» Szczegóły zadania
Przepisz wszystkie pozycje i zastąp w nich „common name” przez „vernacular name”. Reszta ma pozostać bez zmian.

» Materiał do ćwiczenia
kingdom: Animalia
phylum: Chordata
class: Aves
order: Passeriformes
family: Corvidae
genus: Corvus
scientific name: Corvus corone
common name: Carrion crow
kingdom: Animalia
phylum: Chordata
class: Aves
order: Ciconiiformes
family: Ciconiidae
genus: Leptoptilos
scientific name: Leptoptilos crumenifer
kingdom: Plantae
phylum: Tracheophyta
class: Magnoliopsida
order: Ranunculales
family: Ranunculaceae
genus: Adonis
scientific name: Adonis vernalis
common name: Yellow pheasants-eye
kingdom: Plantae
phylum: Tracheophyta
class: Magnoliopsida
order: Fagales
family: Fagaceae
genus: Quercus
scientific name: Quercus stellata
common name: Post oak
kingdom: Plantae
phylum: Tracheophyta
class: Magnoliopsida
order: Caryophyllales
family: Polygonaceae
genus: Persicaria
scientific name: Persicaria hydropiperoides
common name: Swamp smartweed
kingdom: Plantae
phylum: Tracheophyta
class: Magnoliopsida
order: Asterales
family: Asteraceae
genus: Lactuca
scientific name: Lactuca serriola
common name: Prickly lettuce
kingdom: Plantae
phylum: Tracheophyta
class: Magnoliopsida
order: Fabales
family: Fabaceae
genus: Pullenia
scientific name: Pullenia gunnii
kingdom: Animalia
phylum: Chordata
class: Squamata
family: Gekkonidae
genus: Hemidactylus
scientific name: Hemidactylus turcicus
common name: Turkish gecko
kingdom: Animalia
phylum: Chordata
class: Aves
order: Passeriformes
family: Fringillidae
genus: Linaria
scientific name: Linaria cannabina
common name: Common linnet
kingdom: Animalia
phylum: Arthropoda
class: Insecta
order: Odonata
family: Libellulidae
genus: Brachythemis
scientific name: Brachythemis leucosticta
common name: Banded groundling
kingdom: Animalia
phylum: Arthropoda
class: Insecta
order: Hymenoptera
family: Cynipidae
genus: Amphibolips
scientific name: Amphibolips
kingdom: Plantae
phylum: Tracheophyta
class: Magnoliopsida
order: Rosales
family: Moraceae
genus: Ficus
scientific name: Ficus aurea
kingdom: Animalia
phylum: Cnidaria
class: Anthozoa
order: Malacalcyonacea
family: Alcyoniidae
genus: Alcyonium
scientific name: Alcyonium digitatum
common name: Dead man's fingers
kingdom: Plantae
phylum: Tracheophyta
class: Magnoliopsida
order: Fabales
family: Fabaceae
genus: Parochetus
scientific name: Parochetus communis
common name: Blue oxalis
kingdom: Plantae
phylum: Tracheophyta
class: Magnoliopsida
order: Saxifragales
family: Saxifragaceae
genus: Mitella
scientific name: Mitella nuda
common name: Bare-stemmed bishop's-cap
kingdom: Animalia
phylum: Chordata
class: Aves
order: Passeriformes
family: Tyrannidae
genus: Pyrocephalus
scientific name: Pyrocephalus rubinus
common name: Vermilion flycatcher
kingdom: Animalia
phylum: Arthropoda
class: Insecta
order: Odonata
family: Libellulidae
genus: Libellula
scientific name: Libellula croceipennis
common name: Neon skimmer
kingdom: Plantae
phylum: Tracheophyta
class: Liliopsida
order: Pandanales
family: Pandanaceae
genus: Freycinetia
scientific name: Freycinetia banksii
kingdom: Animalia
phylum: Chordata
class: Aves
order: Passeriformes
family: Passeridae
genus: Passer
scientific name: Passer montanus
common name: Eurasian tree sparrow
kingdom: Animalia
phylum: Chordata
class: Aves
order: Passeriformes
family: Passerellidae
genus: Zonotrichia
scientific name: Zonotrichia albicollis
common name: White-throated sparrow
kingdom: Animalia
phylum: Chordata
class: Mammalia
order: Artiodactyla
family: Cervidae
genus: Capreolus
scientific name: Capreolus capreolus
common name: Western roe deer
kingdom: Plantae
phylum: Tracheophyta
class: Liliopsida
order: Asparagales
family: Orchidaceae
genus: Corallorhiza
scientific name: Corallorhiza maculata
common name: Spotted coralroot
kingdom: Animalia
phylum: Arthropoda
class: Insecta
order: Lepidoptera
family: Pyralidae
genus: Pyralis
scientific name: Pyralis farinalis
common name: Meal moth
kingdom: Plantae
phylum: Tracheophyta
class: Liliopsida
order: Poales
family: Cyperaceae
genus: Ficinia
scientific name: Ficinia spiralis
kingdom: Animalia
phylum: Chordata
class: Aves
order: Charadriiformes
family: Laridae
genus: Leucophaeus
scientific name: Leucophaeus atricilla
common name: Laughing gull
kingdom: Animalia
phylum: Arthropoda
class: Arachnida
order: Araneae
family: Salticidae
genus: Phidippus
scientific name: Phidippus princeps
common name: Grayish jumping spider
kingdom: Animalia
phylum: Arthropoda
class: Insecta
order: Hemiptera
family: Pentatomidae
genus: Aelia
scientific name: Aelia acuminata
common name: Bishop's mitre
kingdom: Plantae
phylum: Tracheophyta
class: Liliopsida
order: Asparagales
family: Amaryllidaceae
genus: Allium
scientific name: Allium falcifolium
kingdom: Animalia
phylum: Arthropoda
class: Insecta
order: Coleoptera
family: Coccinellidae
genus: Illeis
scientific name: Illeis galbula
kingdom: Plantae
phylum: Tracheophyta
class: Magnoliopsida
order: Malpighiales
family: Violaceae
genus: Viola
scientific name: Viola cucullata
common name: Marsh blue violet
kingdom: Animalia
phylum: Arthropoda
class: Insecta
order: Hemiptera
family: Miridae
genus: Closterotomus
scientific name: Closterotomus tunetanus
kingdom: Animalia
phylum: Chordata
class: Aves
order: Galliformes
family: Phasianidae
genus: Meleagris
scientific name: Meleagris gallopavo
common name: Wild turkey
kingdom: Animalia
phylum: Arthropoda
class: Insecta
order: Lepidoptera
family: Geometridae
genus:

» Wynik poniżej
kingdom: Animalia
phylum: Chordata
class: Aves
order: Passeriformes
family: Corvidae
genus: Corvus
scientific name: Corvus corone
vernacular name: Carrion crow
kingdom: Animalia
phylum: Chordata
class: Aves
order: Ciconiiformes
family: Ciconiidae
genus: Leptoptilos
scientific name: Leptoptilos crumenifer
kingdom: Plantae
phylum: Tracheophyta
class: Magnoliopsida
order: Ranunculales
family: Ranunculaceae
genus: Adonis
scientific name: Adonis vernalis
vernacular name: Yellow pheasants-eye
kingdom: Plantae
phylum: Tracheophyta
class: Magnoliopsida
order: Fagales
family: Fagaceae
genus: Quercus
scientific name: Quercus stellata
vernacular name: Post oak
kingdom: Plantae
phylum: Tracheophyta
class: Magnoliopsida
order: Caryophyllales
family: Polygonaceae
genus: Persicaria
scientific name: Persicaria hydropiperoides
vernacular name: Swamp smartweed
kingdom: Plantae
phylum: Tracheophyta
class: Magnoliopsida
order: Asterales
family: Asteraceae
genus: Lactuca
scientific name: Lactuca serriola
vernacular name: Prickly lettuce
kingdom: Plantae
phylum: Tracheophyta
class: Magnoliopsida
order: Fabales
family: Fabaceae
genus: Pullenia
scientific name: Pullenia gunnii
kingdom: Animalia
phylum: Chordata
class: Squamata
family: Gekkonidae
genus: Hemidactylus
scientific name: Hemidactylus turcicus
vernacular name: Turkish gecko
kingdom: Animalia
phylum: Chordata
class: Aves
order: Passeriformes
family: Fringillidae
genus: Linaria
scientific name: Linaria cannabina
vernacular name: Common linnet
kingdom: Animalia
phylum: Arthropoda
class: Insecta
order: Odonata
family: Libellulidae
genus: Brachythemis
scientific name: Brachythemis leucosticta
vernacular name: Banded groundling
kingdom: Animalia
phylum: Arthropoda
class: Insecta
order: Hymenoptera
family: Cynipidae
genus: Amphibolips
scientific name: Amphibolips
kingdom: Plantae
phylum: Tracheophyta
class: Magnoliopsida
order: Rosales
family: Moraceae
genus: Ficus
scientific name: Ficus aurea
kingdom: Animalia
phylum: Cnidaria
class: Anthozoa
order: Malacalcyonacea
family: Alcyoniidae
genus: Alcyonium
scientific name: Alcyonium digitatum
vernacular name: Dead man's fingers
kingdom: Plantae
phylum: Tracheophyta
class: Magnoliopsida
order: Fabales
family: Fabaceae
genus: Parochetus
scientific name: Parochetus communis
vernacular name: Blue oxalis
kingdom: Plantae
phylum: Tracheophyta
class: Magnoliopsida
order: Saxifragales
family: Saxifragaceae
genus: Mitella
scientific name: Mitella nuda
vernacular name: Bare-stemmed bishop's-cap
kingdom: Animalia
phylum: Chordata
class: Aves
order: Passeriformes
family: Tyrannidae
genus: Pyrocephalus
scientific name: Pyrocephalus rubinus
vernacular name: Vermilion flycatcher
kingdom: Animalia
phylum: Arthropoda
class: Insecta
order: Odonata
family: Libellulidae
genus: Libellula
scientific name: Libellula croceipennis
vernacular name: Neon skimmer
kingdom: Plantae
phylum: Tracheophyta
class: Liliopsida
order: Pandanales
family: Pandanaceae
genus: Freycinetia
scientific name: Freycinetia banksii
kingdom: Animalia
phylum: Chordata
class: Aves
order: Passeriformes
family: Passeridae
genus: Passer
scientific name: Passer montanus
vernacular name: Eurasian tree sparrow
kingdom: Animalia
phylum: Chordata
class: Aves
order: Passeriformes
family: Passerellidae
genus: Zonotrichia
scientific name: Zonotrichia albicollis
vernacular name: White-throated sparrow
kingdom: Animalia
phylum: Chordata
class: Mammalia
order: Artiodactyla
family: Cervidae
genus: Capreolus
scientific name: Capreolus capreolus
vernacular name: Western roe deer
kingdom: Plantae
phylum: Tracheophyta
class: Liliopsida
order: Asparagales
family: Orchidaceae
genus: Corallorhiza
scientific name: Corallorhiza maculata
vernacular name: Spotted coralroot
kingdom: Animalia
phylum: Arthropoda
class: Insecta
order: Lepidoptera
family: Pyralidae
genus: Pyralis
scientific name: Pyralis farinalis
vernacular name: Meal moth
kingdom: Plantae
phylum: Tracheophyta
class: Liliopsida
order: Poales
family: Cyperaceae
genus: Ficinia
scientific name: Ficinia spiralis
kingdom: Animalia
phylum: Chordata
class: Aves
order: Charadriiformes
family: Laridae
genus: Leucophaeus
scientific name: Leucophaeus atricilla
vernacular name: Laughing gull
kingdom: Animalia
phylum: Arthropoda
class: Arachnida
order: Araneae
family: Salticidae
genus: Phidippus
scientific name: Phidippus princeps
vernacular name: Grayish jumping spider
kingdom: Animalia
phylum: Arthropoda
class: Insecta
order: Hemiptera
family: Pentatomidae
genus: Aelia
scientific name: Aelia acuminata
vernacular name: Bishop's mitre
kingdom: Plantae
phylum: Tracheophyta
class: Liliopsida
order: Asparagales
family: Amaryllidaceae
genus: Allium
scientific name: Allium falcifolium
kingdom: Animalia
phylum: Arthropoda
class: Insecta
order: Coleoptera
family: Coccinellidae
genus: Illeis
scientific name: Illeis galbula
kingdom: Plantae
phylum: Tracheophyta
class: Magnoliopsida
order: Malpighiales
family: Violaceae
genus: Viola
scientific name: Viola cucullata
vernacular name: Marsh blue violet
kingdom: Animalia
phylum: Arthropoda
class: Insecta
order: Hemiptera
family: Miridae
genus: Closterotomus
scientific name: Closterotomus tunetanus
kingdom: Animalia
phylum: Chordata
class: Aves
order: Galliformes
family: Phasianidae
genus: Meleagris
scientific name: Meleagris gallopavo
vernacular name: Wild turkey
kingdom: Animalia
phylum: Arthropoda
class: Insecta
order: Lepidoptera
family: Geometridae
genus:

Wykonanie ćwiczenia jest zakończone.